Mestre Bimba (1899-1974)
Por Tonho Mat茅ria




CENA 1 – INT - MONTAGEM SOBRE FOTO

BIMBA
Houve um tempo em que a capoeira era tida como coisa de marginal, malandro e arruaceiro. Eu dediquei a minha vida toda a provar que esta visão era completamente errada.

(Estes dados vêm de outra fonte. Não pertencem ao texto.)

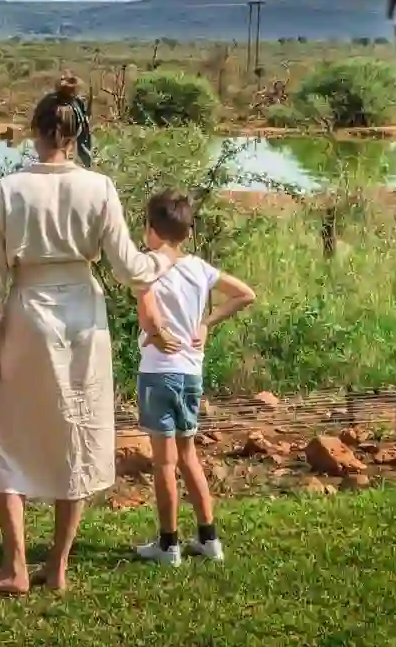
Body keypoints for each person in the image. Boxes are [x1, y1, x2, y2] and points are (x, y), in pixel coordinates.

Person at [0, 74, 177, 594]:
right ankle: (57, 566)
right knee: (76, 435)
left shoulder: (9, 190)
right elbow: (129, 266)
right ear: (76, 133)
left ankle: (15, 565)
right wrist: (163, 258)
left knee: (7, 437)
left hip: (26, 316)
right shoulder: (99, 186)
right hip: (84, 314)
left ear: (35, 131)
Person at [133, 189, 256, 565]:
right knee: (189, 457)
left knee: (165, 464)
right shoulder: (199, 268)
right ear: (187, 233)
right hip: (190, 374)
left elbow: (146, 314)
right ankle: (209, 539)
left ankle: (168, 545)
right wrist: (206, 322)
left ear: (150, 230)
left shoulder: (148, 265)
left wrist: (155, 333)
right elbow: (245, 294)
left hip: (158, 373)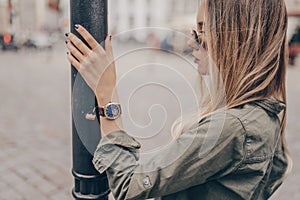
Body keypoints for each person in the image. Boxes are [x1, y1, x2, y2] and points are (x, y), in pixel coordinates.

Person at [65, 0, 292, 199]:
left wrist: (107, 95)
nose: (192, 42)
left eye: (202, 31)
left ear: (238, 36)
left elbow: (129, 185)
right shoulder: (266, 113)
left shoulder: (233, 127)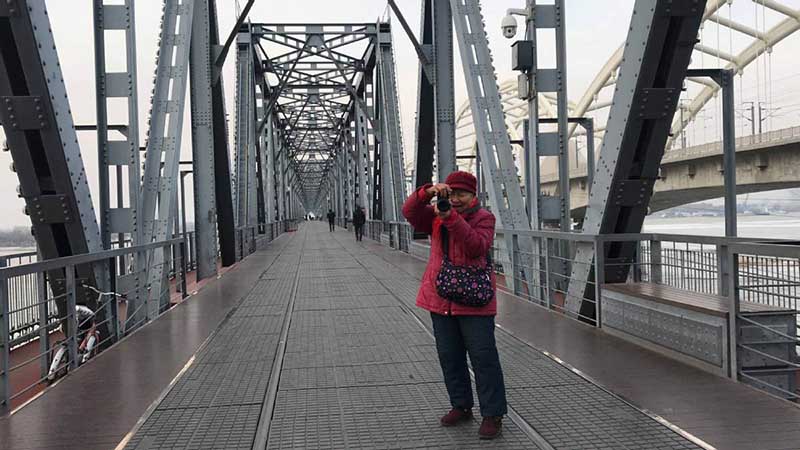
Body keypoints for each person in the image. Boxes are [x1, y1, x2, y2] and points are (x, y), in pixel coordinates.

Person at [402, 171, 506, 440]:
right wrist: (427, 192)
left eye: (462, 194)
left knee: (484, 360)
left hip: (475, 303)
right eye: (452, 194)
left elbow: (475, 247)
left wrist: (451, 219)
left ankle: (493, 414)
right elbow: (409, 212)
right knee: (450, 358)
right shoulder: (435, 215)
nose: (456, 199)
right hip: (441, 300)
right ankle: (461, 405)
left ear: (474, 195)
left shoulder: (484, 218)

CENA 2 – Int - Mix de fotos de arquivo

BIMBA
(V.O.)
Meu pai era mestre no Batuque, um tipo de luta cheia de rasteiras. Com ele, eu aprendi muitos golpes. Resolvi, então, juntar a Capoeira de Angola com o Batuque, e criei um novo estilo de luta, com mais golpes e ritmo acelerado, que chamei de Capoeira Regional. Nos anos 30, criei a primeira academia de capoeira do Brasil e passei a ensinar o meu estilo, que se tornou popular no Brasil inteiro.


BIMBA
(V.O.)
Mais ou menos nessa época, fui chamado a comparecer ao palácio do governador. Achei que era pra ser preso. Mas que nada, era pra me apresentar com os meus alunos para várias autoridades. Entre elas, o Presidente Getúlio Vargas. Ele ficou entusiasmado. A partir daí, acabou a perseguição à capoeira e aos capoeiristas.

BIMBA
(V.O.)
Corri o Brasil inteiro mostrando a minha capoeira e, com isso, tirando a minha arte da marginalidade. Capoeira não é dança; é um esporte, como o boxe, o jiu-jitsu, o judô e a luta Greco-romana. É a legítima arte marcial criada no Brasil. Sou Mestre Bimba. Sou um cidadão negro brasileiro.

CENA 3 – INT - MONTAGEM SOBRE FOTO

ATOR DE BIMBA
“A surpresa é a melhor arma de luta”, disse Mestre Bimba. E eu digo, sou Tonho Materia. Sou um cidadão negro brasileiro.